Los Angeles' Department of Cultural Affairs 2011 Asian & Pacific Islander American Heritage Month Calendar & Cultural Guide. They loved it and Craig feels it is a strong opening statement. I would previously have disagreed but now that it is up, I can see how this image plays with the mixed ideas about the "Chinatowns" for it speaks to tourism and the way in which so many view these different places in our oft-fading city centers (downtown is quiet although the Chinatown Business District is doing some terrific events to make it more active; artists and galleries have moved in and out; and the old Cantonese family shops are closing). It speaks to a history that seems also to fade however is in fact, simply adapting with the times and spreading out throughout the community. But best, it also speaks to my art and how I capture an interest in what used to be an "exotic" place and show it for what it is: all-American in its goal of providing many paths for the myriad people and cultures that make up our heritage to pass through and join together.
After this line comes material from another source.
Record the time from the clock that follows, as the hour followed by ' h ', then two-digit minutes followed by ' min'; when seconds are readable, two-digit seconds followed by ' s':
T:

Yesterday, preparing a small vitrine for the exhibition, I searched in my closet for several pieces of clothing brought back in the l930's from China by my grandfather, a specialist then (I am only NOW just discovering!) in "Far Eastern" business. Among them: black silk pajamas, hand sewn and now, barely holding together. As I now view the "Mannequins" photo, taken several years ago, I find it fascinating how from the 1930's to the present, our approach and understanding of immigration to North America has changed so radically yet at the same time, vacillates between understanding and welcoming and pushing back. If the Americas would only become more aware of the strength of immigration, spoken most wonderfully some years ago by a Federal justice swearing in almost 2,000 new citizens (my friend among them) who told the new Americans, to badly paraphrase: "When you come here, you do not give up who you are or where for it is exactly that difference and experience that strengthens America, the new and the old, forming an ever stronger bond."